** DATA SUPPLIED follows **
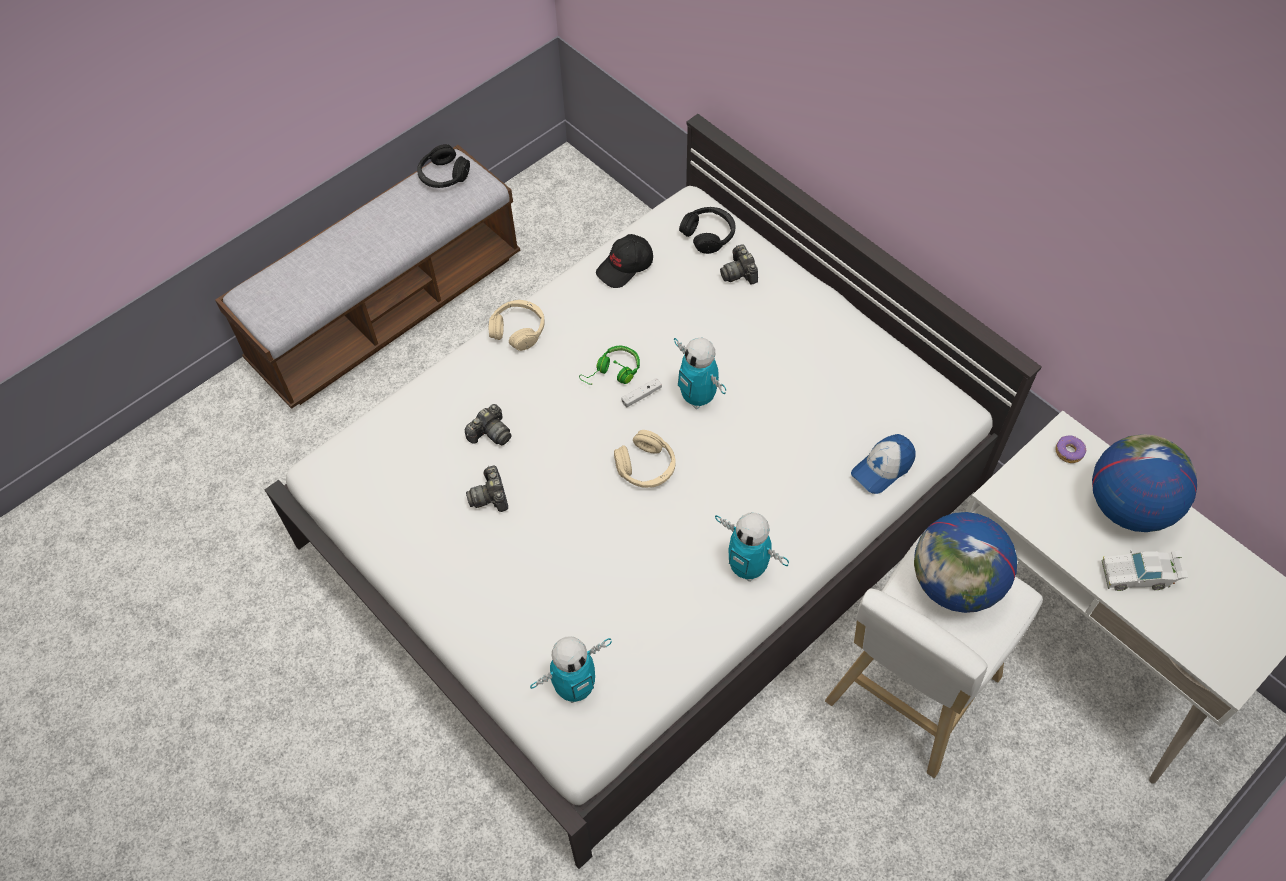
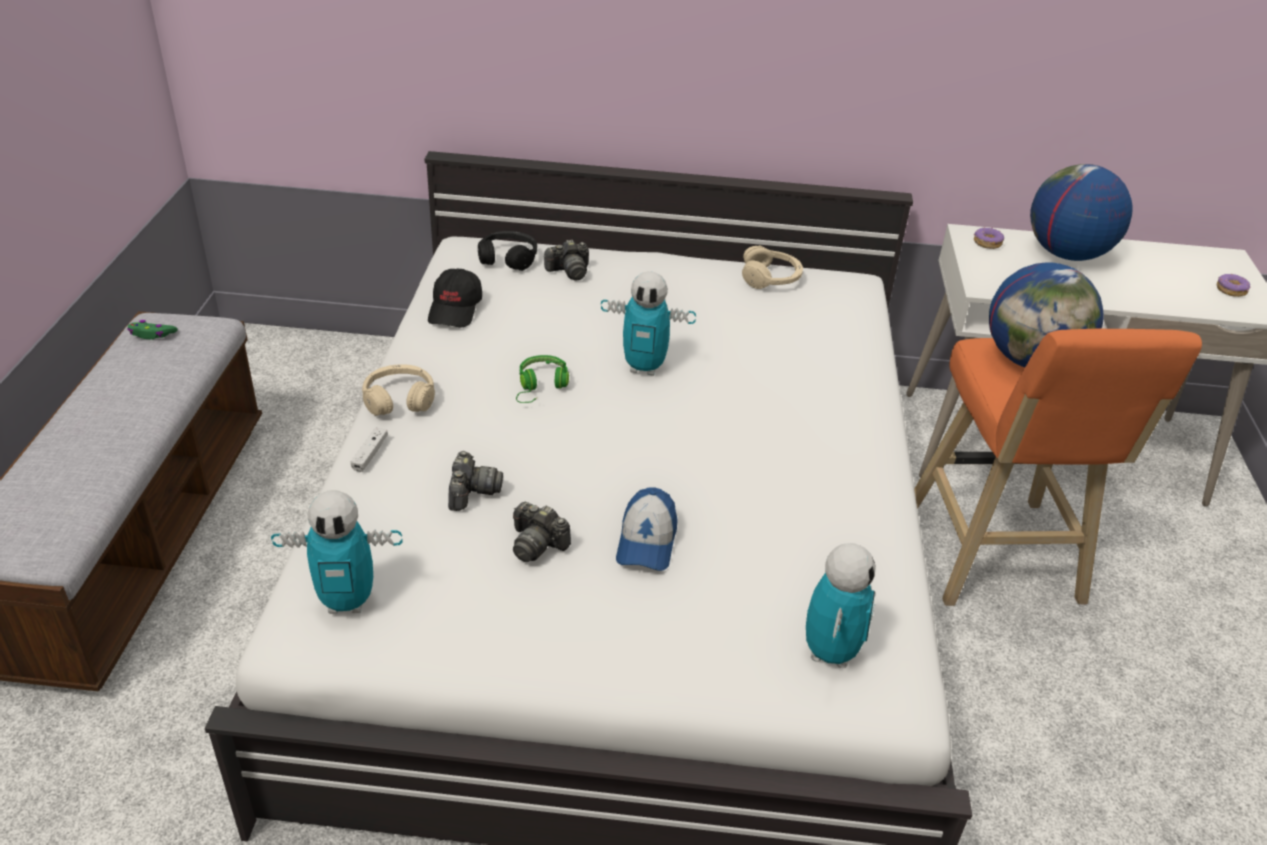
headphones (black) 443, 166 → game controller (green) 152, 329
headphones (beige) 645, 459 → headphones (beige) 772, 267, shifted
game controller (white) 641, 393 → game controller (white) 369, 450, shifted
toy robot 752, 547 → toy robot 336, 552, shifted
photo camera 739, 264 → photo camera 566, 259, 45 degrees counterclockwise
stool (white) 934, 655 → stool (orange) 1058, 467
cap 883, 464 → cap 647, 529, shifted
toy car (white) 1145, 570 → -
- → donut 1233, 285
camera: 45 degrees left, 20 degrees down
** End of DATA SUPPLIED **
- WHAT IS NEEDED
Could you report every line of the material that contains the string "degrees"?

- ANSWER TO THIS PROBLEM
photo camera 739, 264 → photo camera 566, 259, 45 degrees counterclockwise
camera: 45 degrees left, 20 degrees down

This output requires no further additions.